Network Pct without IPv6 Number without IPv6
Charter (TWC, BHN, Bresnan) 58% 11,200,000
Comcast 30% 4,500,000
Verizon (FiOS, DSL) 100% 4,400,000
CenturyLink 100% 2,800,000
CableVision 100% 2,200,000
Cox 51% 1,800,000
ATT (U-Verse, DSL) 19% 1,600,000
ATT Mobile 54% 1,600,000
SuddenLink 100% 1,000,000
All networks 100K-1MM users 75% 10,000,000
All networks 10K-100K 95% 3,900,000
All networks 1K-10K users 72% 2,700,000
All networks <1000 users 67% 500,000

The last three rows break down the “all the rest.” Please don’t expect too much precision from these numbers: this is cocktail napkin math, assuming that “number of samples” is proportionately equivalent between networks (indeed, APNIC’s vpop numbers are also rough).

It may be surprising that ISPs with the largest IPv6 deployments (40-70%) can still have the largest effect on IPv6 eyeball deployment in the U.S., but it makes sense that the largest ISPs would have the most impact. Verizon has been shedding residential customers for the past several years, so 30% of Comcast is about the same as all of Verizon FiOS and DSL. Charter’s IPv6 deployment has been growing rapidly, but it may take them another year to achieve Comcast’s level of deployment. Cox is also having a great run but their total subscriber base isn’t as large.
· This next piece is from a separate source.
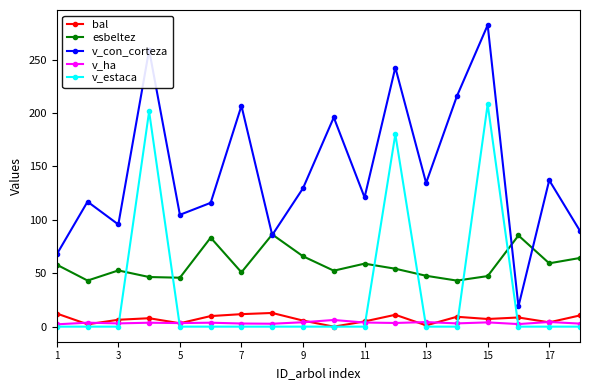

What is the difference between the maximum and minimum values in the esbeltez series?

43.2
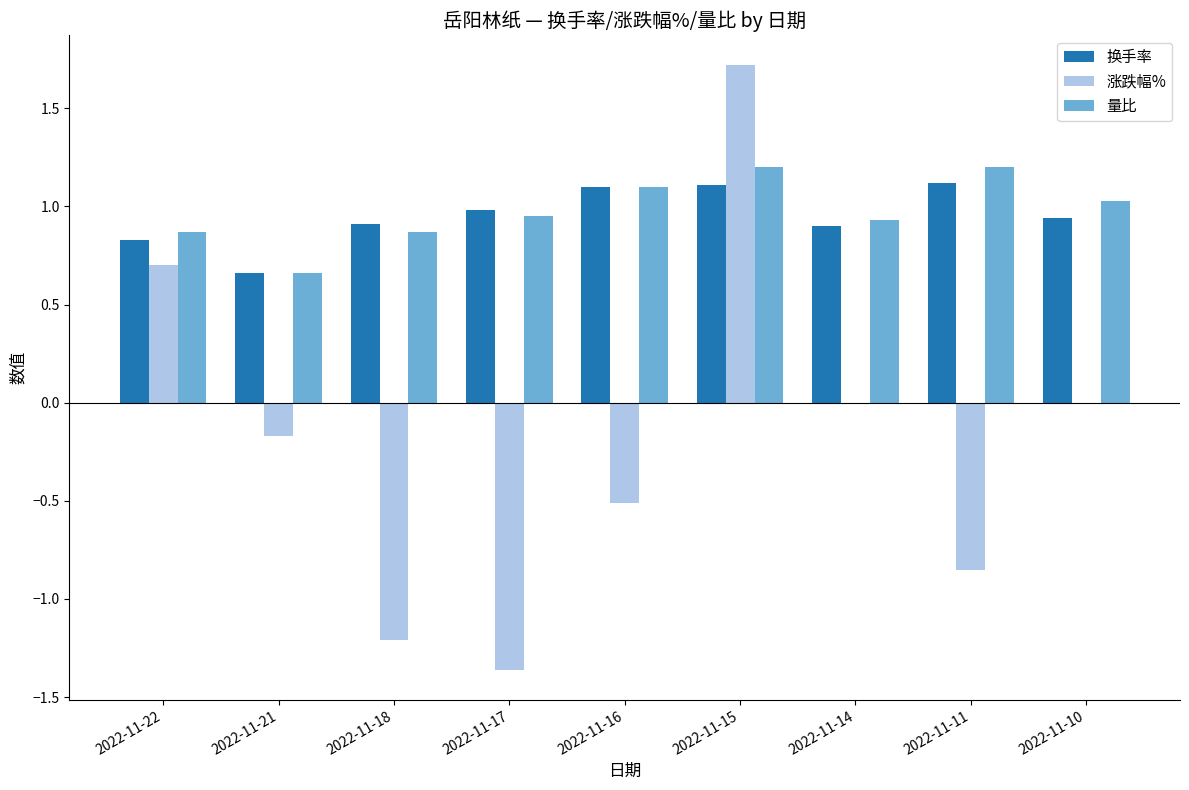

What is the sum of the 涨跌幅% values at 2022-11-15 and 2022-11-21?

1.6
Notice, too, that the biggest grouping is networks with 100,000 to 1,000,000 users left to renumber (excluding TWC, which is included with Charter). The largest non-deployers are Windstream, WOW, and CableOne. Networks in the 10,000 to 100,000 range are in the same ballpark as Verizon and the remainder of Comcast.

Look at it sorted by number of users, where networks of the same order of magnitude are grouped together:

Source: APNIC

After Charter, the biggest cluster of IPv6-incapable users is among small to medium ISPs, those with hundreds of thousands of users. Next most influential are Comcast (still), Verizon, and large enterprises and institutions of ten to a hundred thousand users.

The practical upshot in all of this is that while a few large organizations (Charter, AWS, Akamai, Fastly) can have a proportionately large impact on the adoption of IPv6, after those few there is a long tail of organizations and people who will need to make a difference. Until every Network Engineering team, IT department and network administrator deploy IPv6, there will continue being a significant tail of IPv4-only content and users.